(Stored data entries)

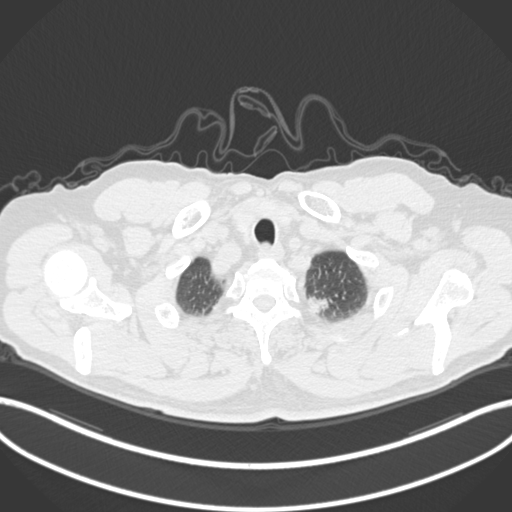
Chest CT, one axial slice; position 295 of 306 along the scan axis; reconstruction kernel B30f; 120 kVp; lung window (W 1500 / L -600 HU); 1 mm slice thickness; 512 × 512 image matrix, field of view 400 × 400 mm. Patient: male, 64 years. Case-level facts recorded for this patient, not image findings: clinical TNM (as recorded): T1c N0 M0.
Outlined on this slice (bounding box drawn by a radiologist):
- lung tumour (recorded histology: adenocarcinoma): bounding box (x1, y1, x2, y2) in pixels: (306, 289, 333, 316)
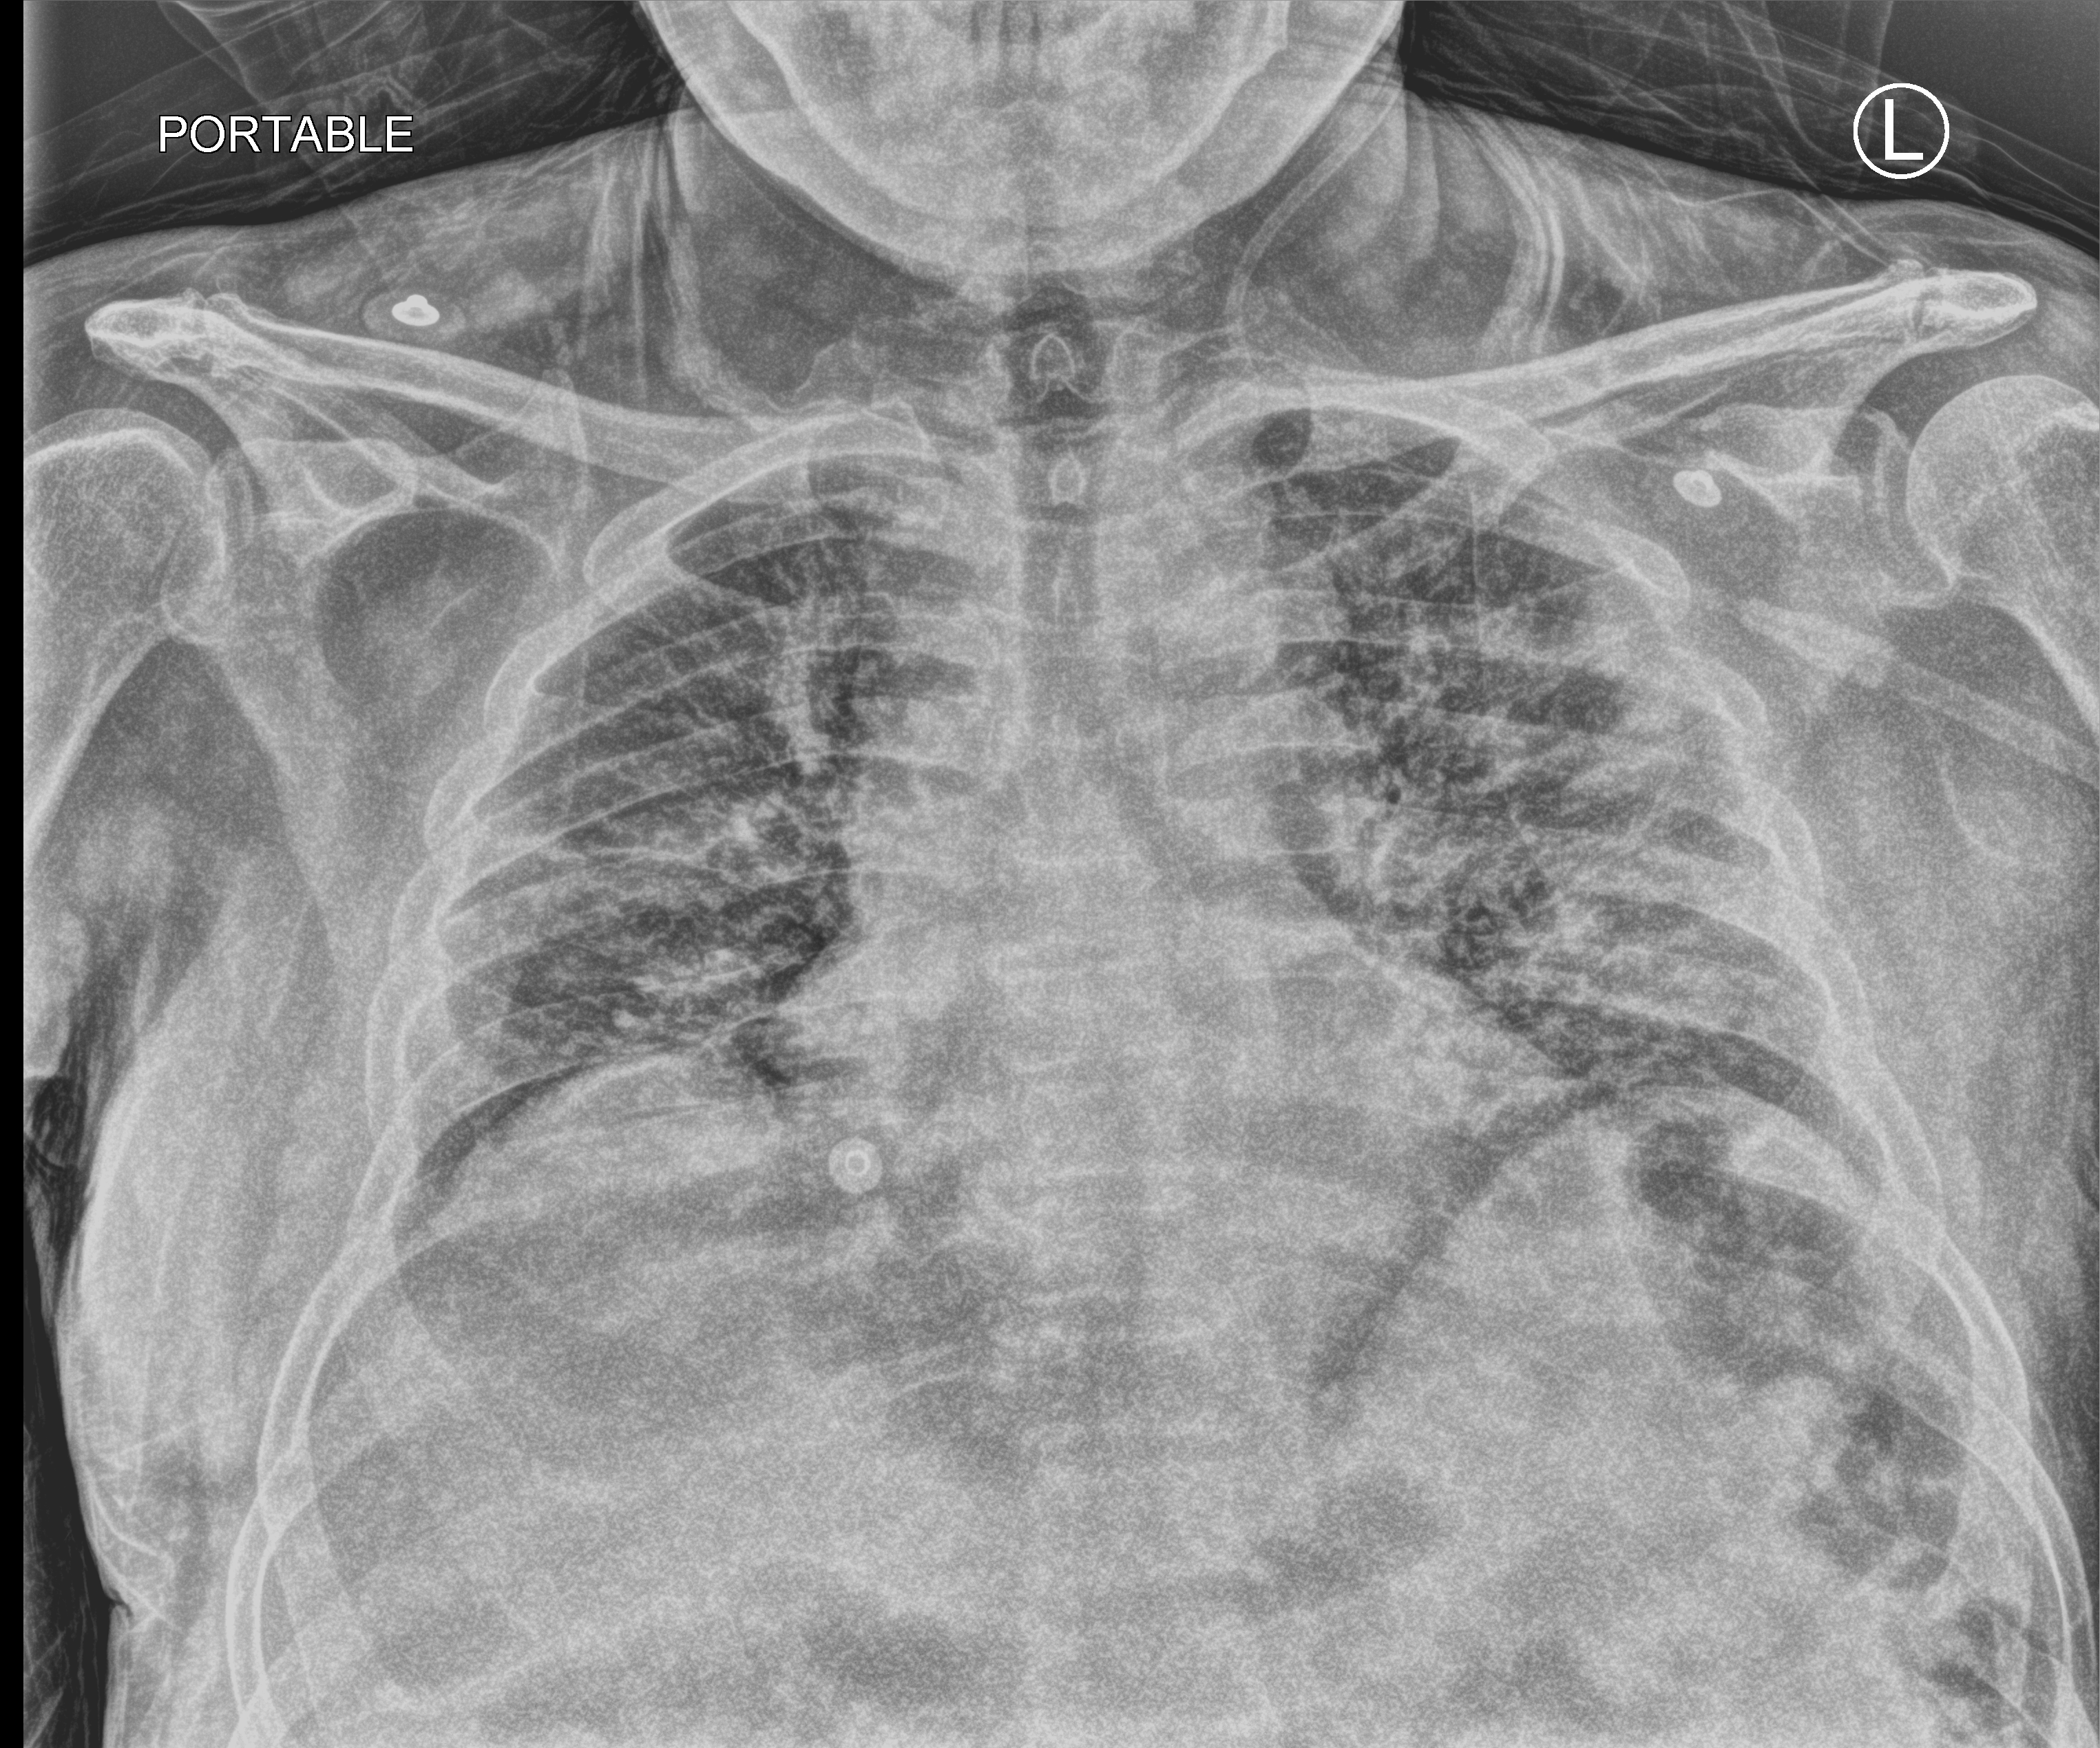
Chest X-ray (portable), anteroposterior (AP) projection. Male patient hospitalised with COVID-19, age 60–74 years.
Hospital-stay facts (about this admission, not read from this image; timing relative to this image not recorded):
- other chronic lung disease (admission record): no
- admitted to intensive care during this hospital stay: no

TRY IT: Please return a copy of each line in the entries that has the string "patient".

COMPLETED TASK:
Chest CT, one axial slice; position 295 of 306 along the scan axis; reconstruction kernel B30f; 120 kVp; lung window (W 1500 / L -600 HU); 1 mm slice thickness; 512 × 512 image matrix, field of view 400 × 400 mm. Patient: male, 64 years. Case-level facts recorded for this patient, not image findings: clinical TNM (as recorded): T1c N0 M0.
Chest X-ray (portable), anteroposterior (AP) projection. Male patient hospitalised with COVID-19, age 60–74 years.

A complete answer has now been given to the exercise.